Chapter 5 addresses the importance of understanding patent classification systems as the key tool for supporting patent analytics. The patent system is supported by a range of classification schemes that are designed to assist patent examiners with identifying and retrieving patent documents. These classification schemes commonly take the form of alphanumeric codes organised from general to specific categories. This chapter discusses the use of the International Patent Classification (IPC) and the closely related Cooperative Patent Classification (CPC) in patent analytics. The chapter provides an in depth introduction to the International Patent Classification (IPC) with a case study of using the IPC to examine patent activity for animal genetic resources and concludes with a discussion of the growing use of classification systems in technology mapping.

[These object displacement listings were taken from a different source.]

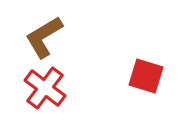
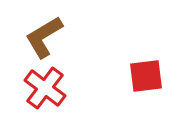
red square: rotated 24 degrees counterclockwise
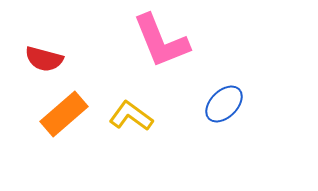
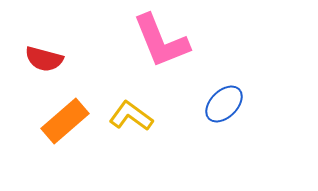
orange rectangle: moved 1 px right, 7 px down
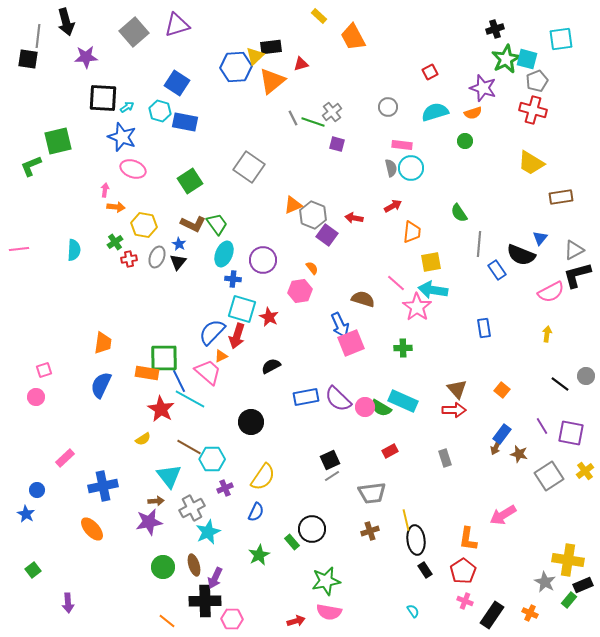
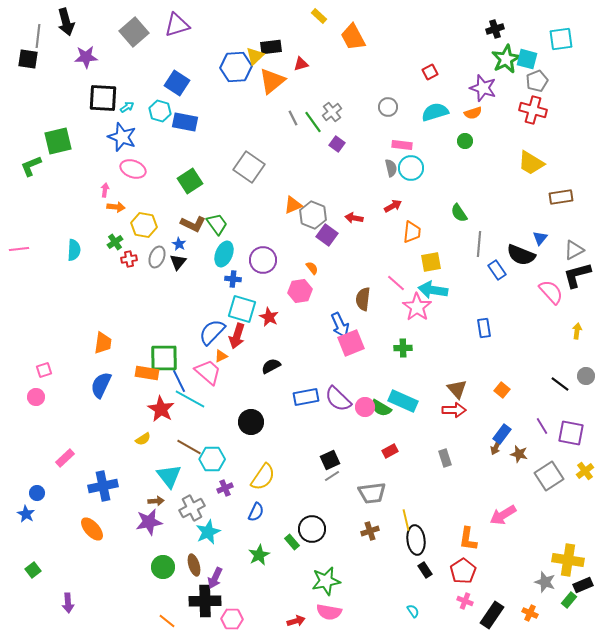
green line at (313, 122): rotated 35 degrees clockwise
purple square at (337, 144): rotated 21 degrees clockwise
pink semicircle at (551, 292): rotated 104 degrees counterclockwise
brown semicircle at (363, 299): rotated 100 degrees counterclockwise
yellow arrow at (547, 334): moved 30 px right, 3 px up
blue circle at (37, 490): moved 3 px down
gray star at (545, 582): rotated 10 degrees counterclockwise
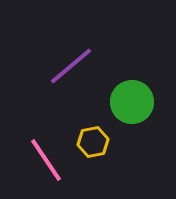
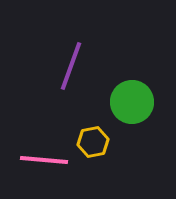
purple line: rotated 30 degrees counterclockwise
pink line: moved 2 px left; rotated 51 degrees counterclockwise
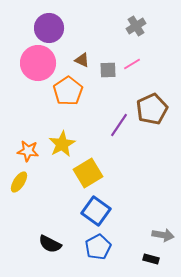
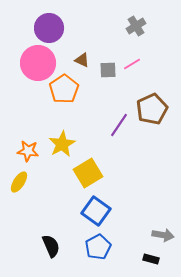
orange pentagon: moved 4 px left, 2 px up
black semicircle: moved 1 px right, 2 px down; rotated 140 degrees counterclockwise
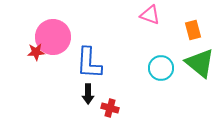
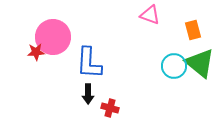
cyan circle: moved 13 px right, 2 px up
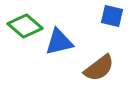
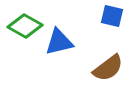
green diamond: rotated 12 degrees counterclockwise
brown semicircle: moved 9 px right
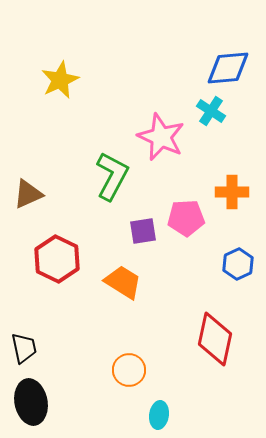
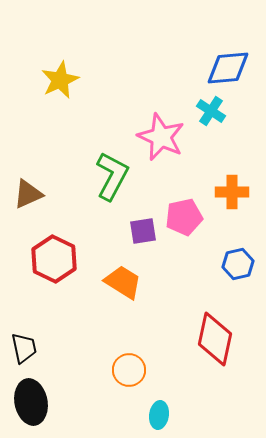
pink pentagon: moved 2 px left, 1 px up; rotated 9 degrees counterclockwise
red hexagon: moved 3 px left
blue hexagon: rotated 12 degrees clockwise
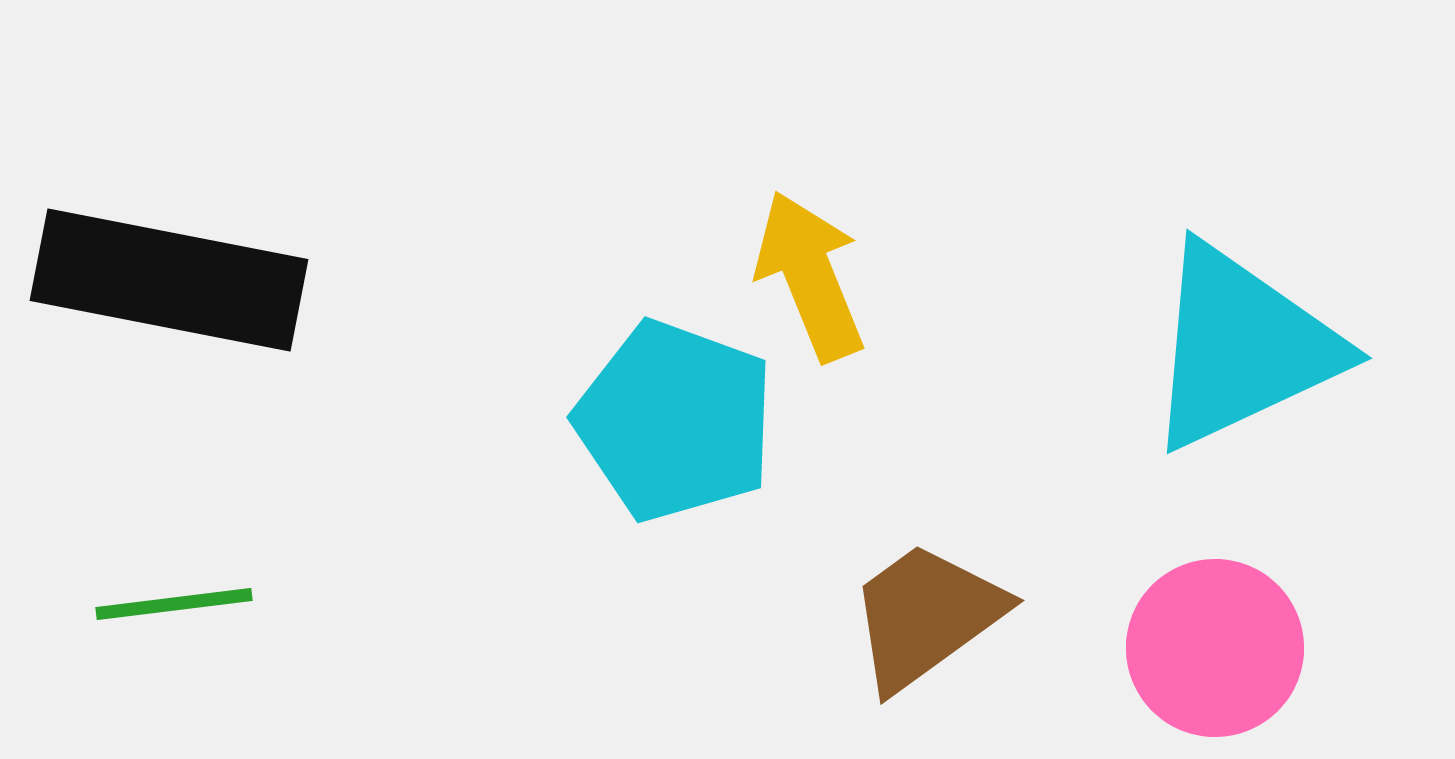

Chapter 6 explores the important role that patent citations play in patent analytics and the strengths and weaknesses of different approaches to patent citation analysis. The chapter begins with a description of the two types of patent citation (backwards and forward citations), the sources of patent citations and their impacts before considering different approaches to citation counts based on citations of individual documents and citations of patent families. The chapter uses the example of gene editing CRISPR patents and citations as a case study and concludes by exploring research on main path analysis with citation data.

Chapter 7 provides an in depth introduction to text mining as a powerful tool in the patent analysts toolbox. Building on the discussion in Chapter 2 the chapter moves through the basics of text mining with patent data and concludes with a growing emphasis on machine learning approaches such as the popular Word2Vec algorithm.

Chapter 8 examines the opportunities presented by machine learning to advance patent analytics. Machine learning or artificial intelligence approaches are increasingly being applied to text classification and named entity recognition and image classification. The application of machine learning in patent analytics remains at an early stage with the USPTO pioneering the application of machine learning algorithms to inventor and applicant name cleaning while Clarivate Analytics has recently applied machine learning to enhance the cleaning of applicant names. In future years we are likely to see the application of machine learning across the spectrum of patent analysis tasks. However, it can be very difficult to separate the hype around machine learning and artificial intelligence from the reality of what is available and achievable now. This chapter moves from the basics of machine learning approaches in Natural Language Processing to a worked example using the popular spaCy library in Python.

Chapter 9 concludes this edition of the WIPO Patent Analytics Handbook with a discussion of the possible future(s) of patent analytics in the context of increasing access to patent and related data at scale and the rise of machine learning.